Fidarsi del cloud o non fidarsi, questo è il problema. Sebbene sia un componente importante nei data center, ci sono dei punti oscuri da chiarire. Il cloud, per chi non lo sapesse, consente di velocizzare il delivery dei servizi IT, di scalare le risorse dell’infrastruttura e, infine, di ridurre i costi. Utilizzando servizi di questo genere, come Microsoft Azure o Amazon Web Services, qualsiasi azienda è in grado di riprendere la sua operatività nel caso in cui dovesse trovarsi a fronteggiare situazioni di emergenza dopo un disastro e con costi inferiori. Ad ogni buon conto, pare che il cloud faccia rima con un altro elemento essenziale. E si chiama intelligence IT.
Per comprendere ciò di cui si sta parlando, è bene giungere ad una conoscenza adeguata delle complessità sottostanti le applicazioni multi-livello dei diversi componenti dell’infrastruttura IT. Parliamo dei server e dei dispositivi di rete, fino ad arrivare ai software e ai sistemi operativi. Nessuna soluzione è in grado di offrire un disaster recovery rapido ed efficiente. E c’è di più. Dopo un periodo di inattività, è fisiologico patire perdite e, sostanzialmente, anche la potenziale fiducia del cliente.
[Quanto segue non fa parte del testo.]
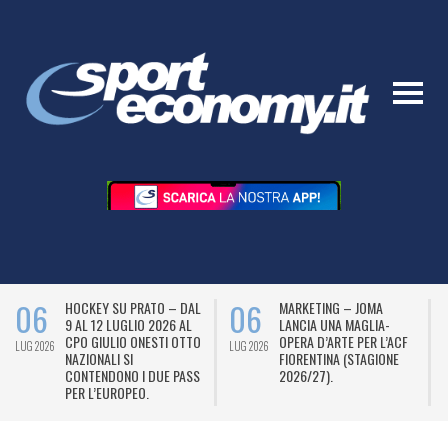
06
06
HOCKEY SU PRATO – DAL
MARKETING – JOMA
9 AL 12 LUGLIO 2026 AL
LANCIA UNA MAGLIA-
CPO GIULIO ONESTI OTTO
OPERA D’ARTE PER L’ACF
LUG 2026
LUG 2026
L
NAZIONALI SI
FIORENTINA (STAGIONE
CONTENDONO I DUE PASS
2026/27).
PER L’EUROPEO.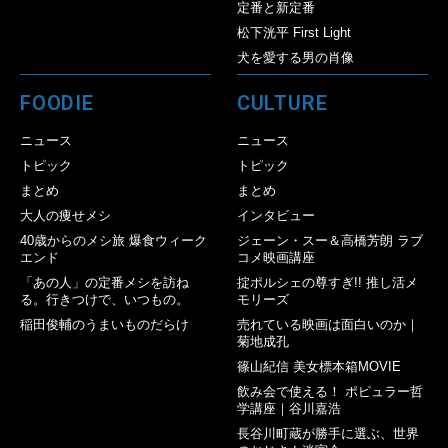
定番と新定番
松下洸平 First Light
犬を愛する男の肖像
FOODIE
CULTURE
ニュース
ニュース
トピック
トピック
まとめ
まとめ
大人の痩せメシ
インタビュー
40歳からのメシ旅 爆食ウィーク
ジェーン・スー＆高橋芳朗 ラブ
エンド
コメ映画講座
「あの人」の定番メシを訪ね
掟ポルシェの尊すぎ!! 推し活メ
る。行きつけで、いつもの。
モリーズ
稲田俊輔のうまいものだらけ
売れている映画は面白いのか｜
菊地成孔
篠山紀信 美女標本箱MOVIE
飲み会で使える！ ポピュラー哲
学講座｜谷川嘉浩
長谷川町蔵が勝手に選ぶ、世界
Un recovery completo ed esaustivo nel cloud è più efficace se lo si integra con un’intelligence di applicazione. Per una massima accuratezza e rapidità, questa dovrebbe essere in grado di riconoscere le relazioni fra le applicazioni e le componenti dell’infrastruttura. Ciò viene raggiunto qualora siano presenti gli agenti che monitorano lo stato delle applicazioni e quel che comporta la rete di componenti dipendente. Ne consegue che sfruttare l’intelligence IT è essenziale. Non solo per rendere i failover e i failback più rapidi, ma anche e soprattutto affidabili.